Durham 157 for 5 (Lees 67*) beat Lancashire 83 (Potts 3-8) by 74 runs
Durham maintained their Vitality Blast quarter-final hopes with a fourth straight North Group win – by 74 runs – as Lancashire crumbled in pursuit of 158 on a used pitch at Emirates Old Trafford.
Alex Lees top-scored with an unbeaten 67 in Durham’s 152 for five, boosted to 157 with five penalty runs for foul and abusive language – thought to come from Liam Livingstone after being dismissed in the home chase.
Matty Potts struck three times in a brilliant second over of Lancashire’s innings as the hosts slipped to 9 for 4 and never recovered, being bowled out for their record low total of 83 in 15 overs.
Potts finished with a career best 3 for 8 from three overs.
While they still remain second in the North on 12 points and are already quarter-final bound, Lancashire’s chances of a home tie have been hit with this heavy defeat in their 200th T20 fixture (excluding abandonments).
Durham are now third on nine points and cannot catch the Red Rose. But they can still finish as one of the best two third-placed qualifiers should they beat Nottinghamshire at Trent Bridge on Sunday.
Lancashire host Leicestershire here as they bid to finish as the best second-placed team for a home tie.
Opener Lees anchored the Durham innings after they had elected to bat, hitting only three boundaries in his 60 balls and showing the composure no one else could.
Any thoughts of him being on the slow side were quickly dispelled by Potts’ early brilliance on the same pitch used for Wednesday’s ODI between England and Australia and last night’s Roses clash.
Graham Clark, the ball after hitting a six, Ben Raine and David Bedingham all holed out into the leg-side as the visitors slipped to 47 for 3 in the sixth over, with Luke Wood, Danny Lamb and Saqib Mahmood all striking.
Durham had been 40 for 1 after four overs before Lancashire’s renowned pace-off-the-ball tactics through the middle of the innings dragged things back.
Seamer Lamb mixed his pace and was the pick of the Lightning attack with 1 for 15 from three overs, getting Raine caught at deep mid-wicket (43 for 2 in the fifth).
Earlier, Dane Vilas took a superb one-handed catch diving backwards at mid-on to help left-arm quick Wood get rid of Clark. Wood finished with two wickets in two overs.

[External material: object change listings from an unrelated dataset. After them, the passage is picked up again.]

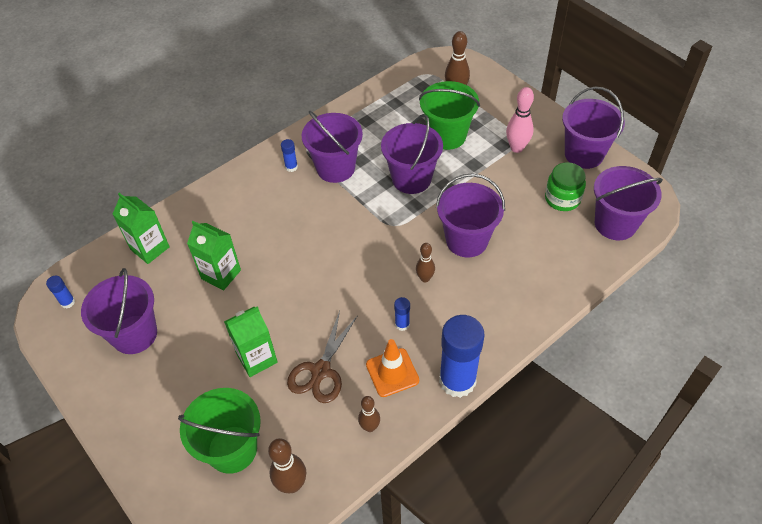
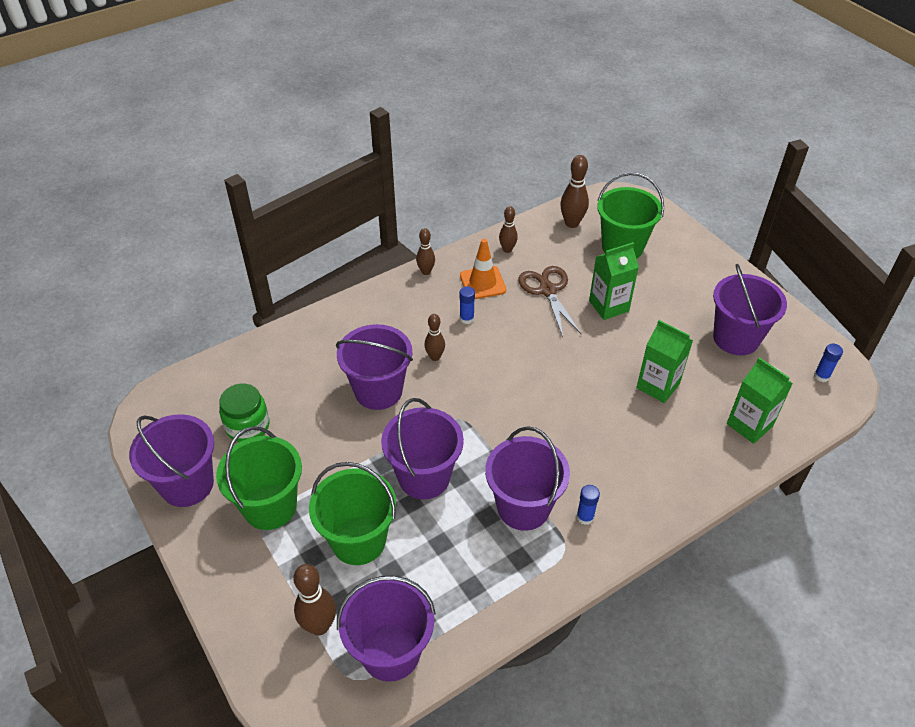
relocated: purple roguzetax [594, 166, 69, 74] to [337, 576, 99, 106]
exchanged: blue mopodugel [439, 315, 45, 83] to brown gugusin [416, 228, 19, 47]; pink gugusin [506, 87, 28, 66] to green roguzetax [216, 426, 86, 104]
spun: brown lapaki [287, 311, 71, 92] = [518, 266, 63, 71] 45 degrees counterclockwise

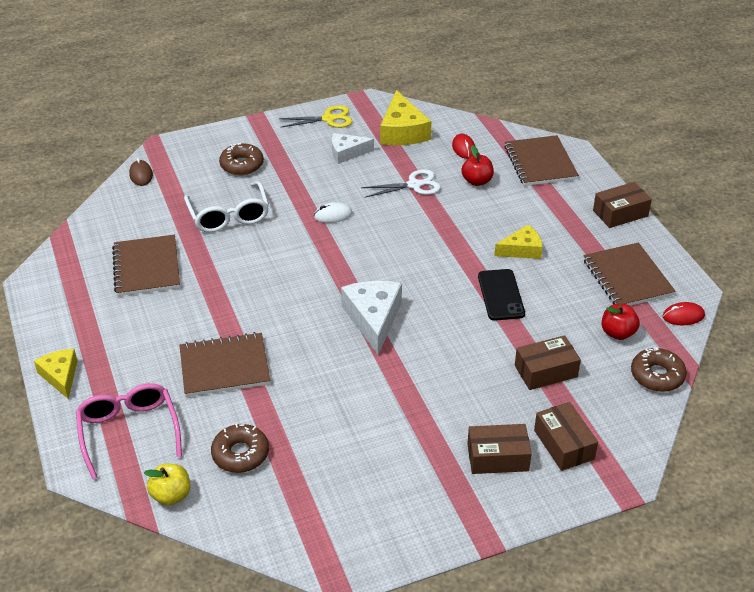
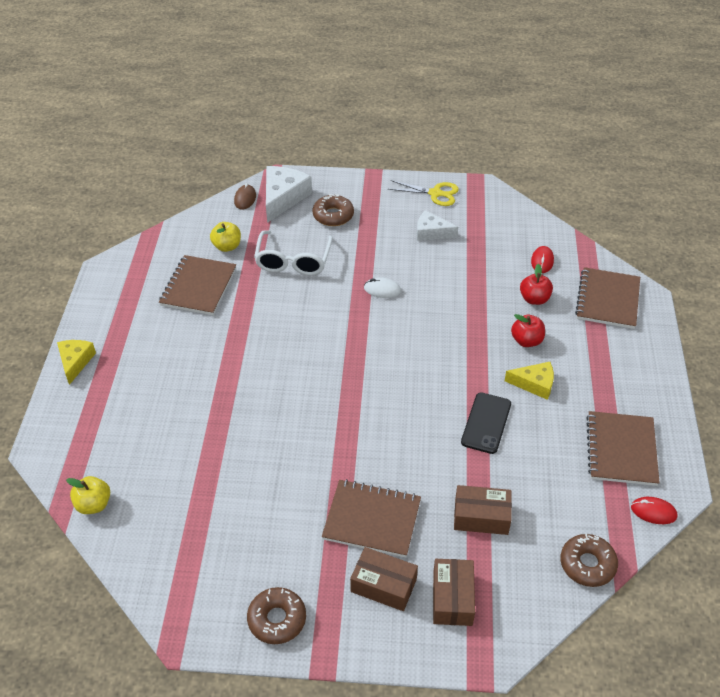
missing: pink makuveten [76, 383, 106, 96]; white lapaki [361, 169, 80, 29]; yellow durapa [380, 90, 51, 55]; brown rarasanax [593, 182, 59, 46]
appeared: yellow vudavakik [210, 222, 31, 30]
relocated: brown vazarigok [179, 332, 91, 65] to [322, 479, 99, 78]; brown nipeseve [211, 424, 58, 49] to [247, 587, 59, 57]; white durapa [341, 281, 61, 74] to [266, 166, 46, 57]; red vudavakik [602, 304, 38, 36] to [511, 314, 34, 33]

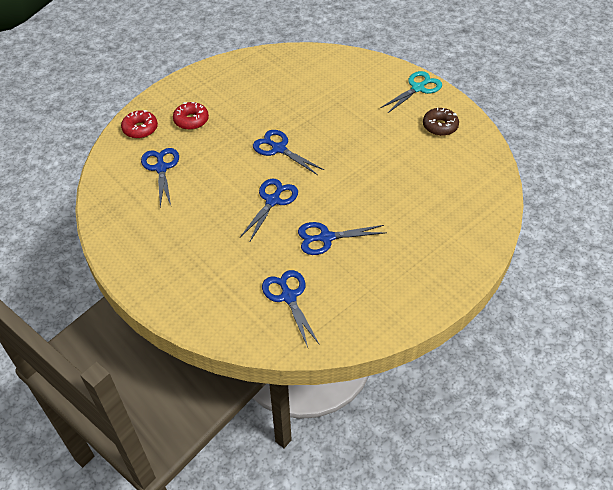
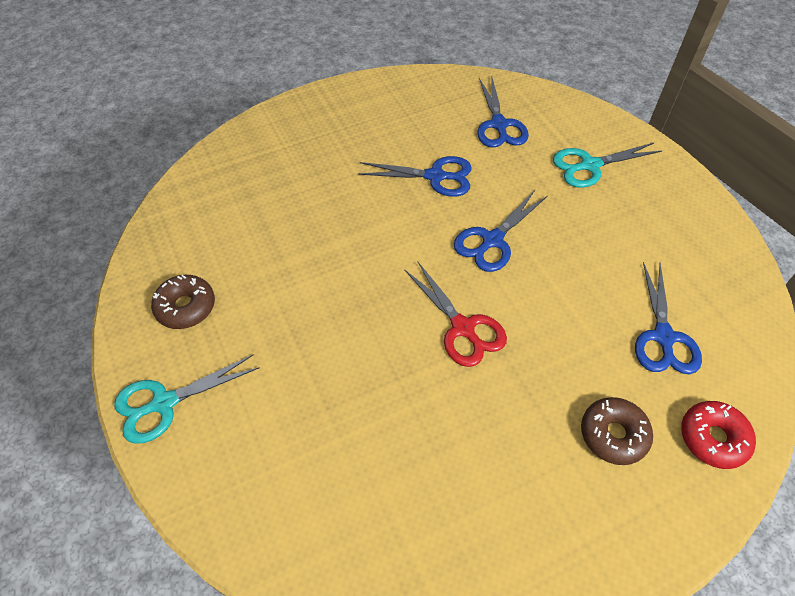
appeared: turquoise lapaki [553, 142, 109, 46]
colour: red nipeseve [173, 102, 36, 28] to brown nipeseve [581, 397, 72, 68]; blue lapaki [253, 130, 71, 45] to red lapaki [404, 262, 103, 105]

Former South African international Farhaan Behardien chipped in with a run-a-ball 26, sharing 61 inside 10 overs for the fourth wicket with Lees.
Brydon Carse then played as aggressively as anybody for 23 off 15 balls, including a straight four and slog-swept six off successive Matthew Parkinson deliveries in the 17th over as the score moved to 130 for four.

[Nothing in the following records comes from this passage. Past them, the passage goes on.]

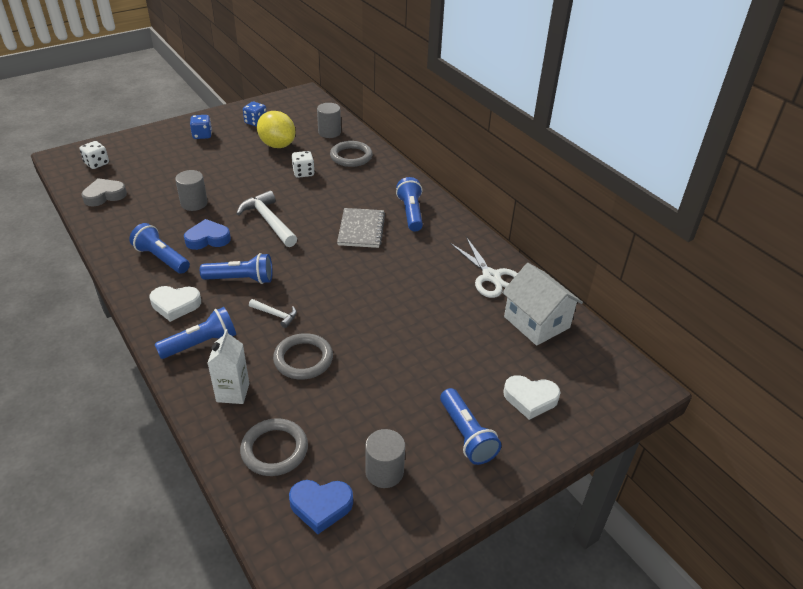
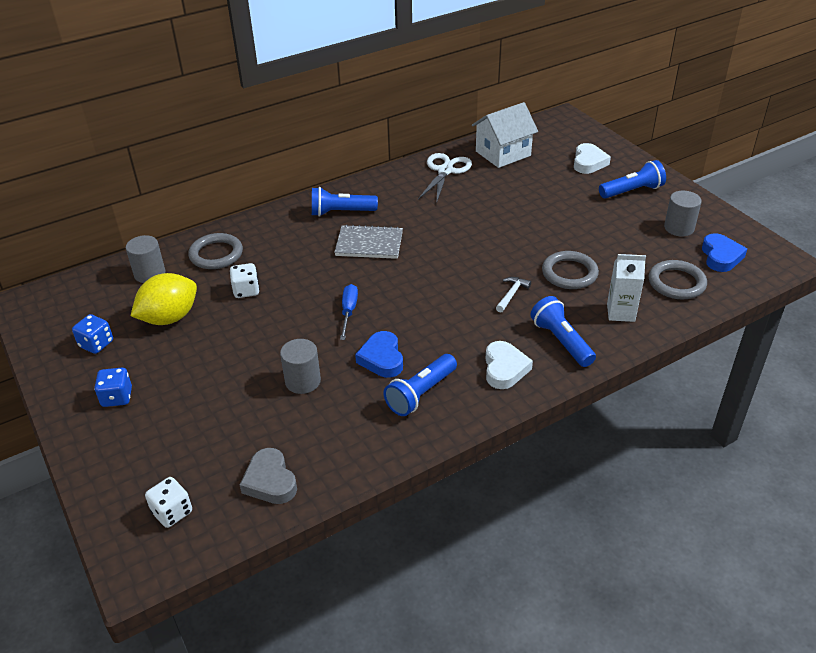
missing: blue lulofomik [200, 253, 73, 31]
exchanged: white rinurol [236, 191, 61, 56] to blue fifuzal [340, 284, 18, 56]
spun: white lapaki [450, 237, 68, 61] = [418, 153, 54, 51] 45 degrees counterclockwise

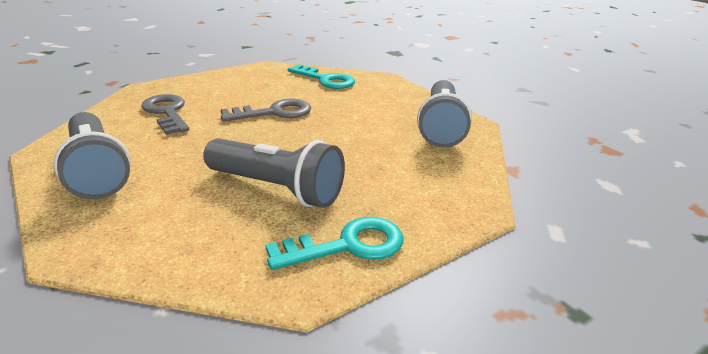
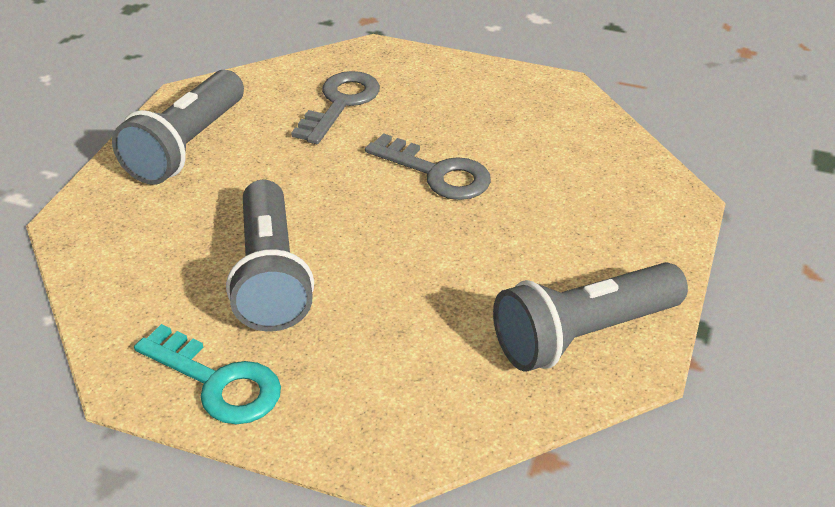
missing:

A couple of overs earlier, left-handed Lees had reached his fourth Blast fifty this season – and his second against the Lightning – off 45 balls.

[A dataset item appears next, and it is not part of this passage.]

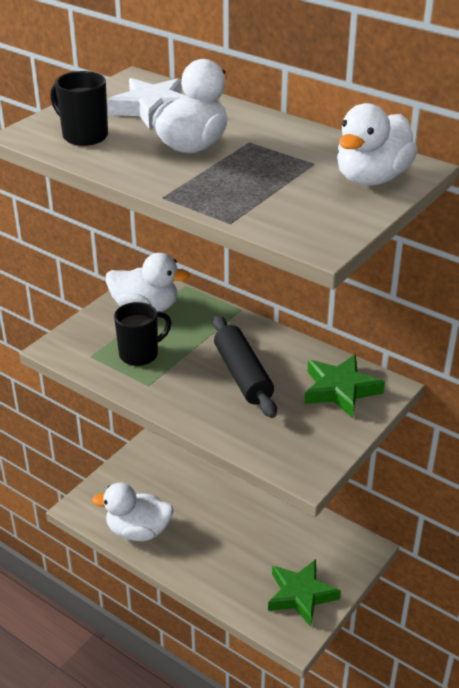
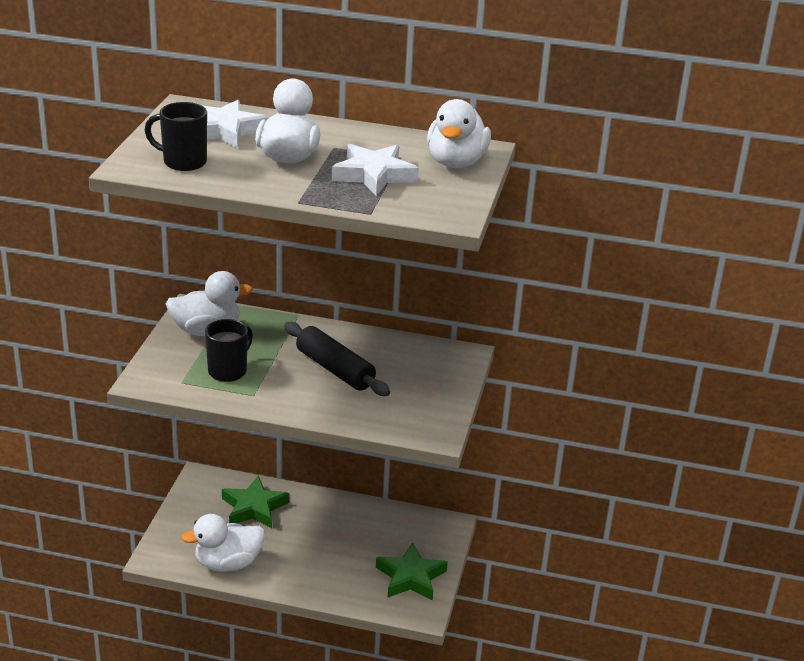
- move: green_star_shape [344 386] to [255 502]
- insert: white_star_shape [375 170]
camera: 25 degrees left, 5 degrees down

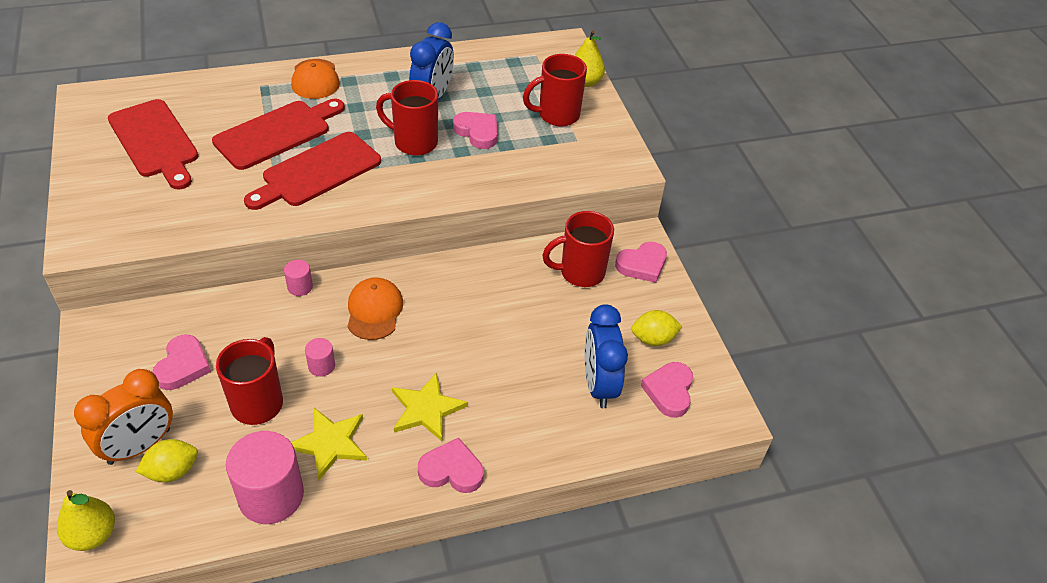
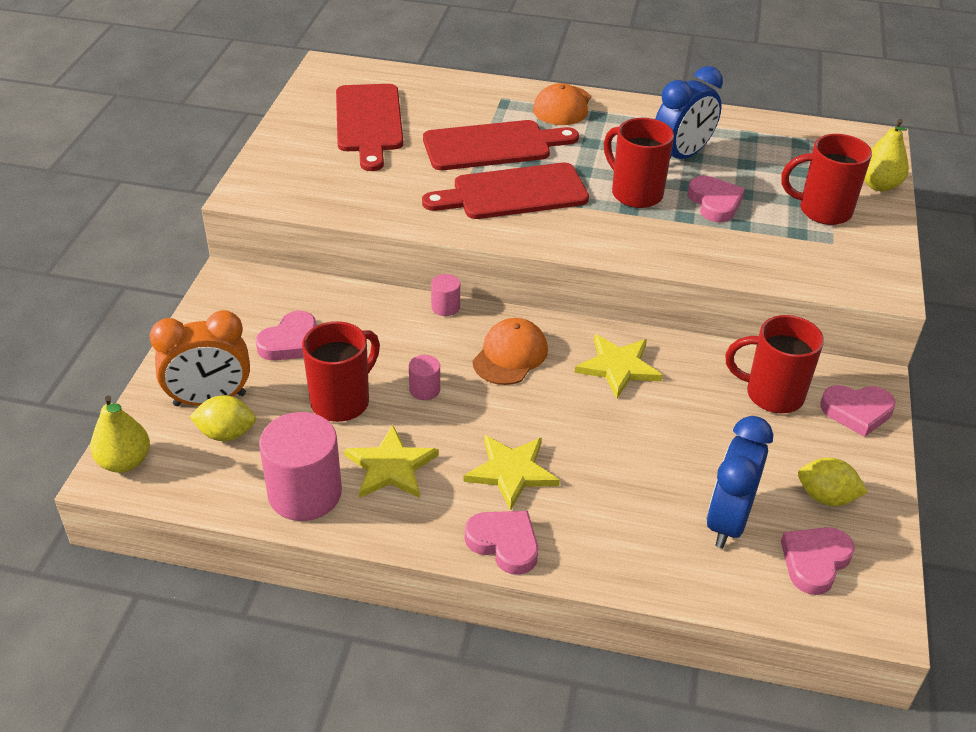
- insert: yellow_star_shape [619 366]
camera: 30 degrees right, 5 degrees down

Lancashire’s chase then got off to the most disastrous start as they lost Alex Davies, Steven Croft, captain Vilas and Rob Jones in the first two overs – the latter three all to ducks.
Davies struck two early boundaries before miscuing left-arm spinner Liam Trevaskis to mid-off five balls into the innings.
Then came Potts’ unbelievable first over as he forced Croft to miscue a pull to short mid-wicket (Lees the catcher), trapped Vilas lbw and uprooted the off-stump of Jones.
In Wednesday’s win against Yorkshire at Emerald Headingley, the 21-year-old took three wickets in his first two overs.
Livingstone looked to have broken the shackles by muscling Paul Coughlin for successive leg-side sixes in the fifth over, only to lose his leg-stump with the next ball as the score fell to 34 for five after 4.5 overs.
As he departed, Livingstone seemed to get into a verbal exchange with the celebrating Durham players, resulting in umpires Steve O’Shaughnessy and James Middlebrook adding five penalty runs to Lancashire’s target.
With that, it was all but game over.
Scott Steel’s off-spin claimed the wickets of George Lavelle and Luke Wood – the latter bowled with a beauty – in the eighth over (48 for seven).
Trevaskis returned to bowl Tom Hartley in the ninth before Steel had Mahmood caught in the deep in the 12th (66 for 9) to finish with a career-best 3 for 20.
Lamb added a consolatory 29 not out before Parkinson chipped Nathan Rimmington to cover to wrap things up.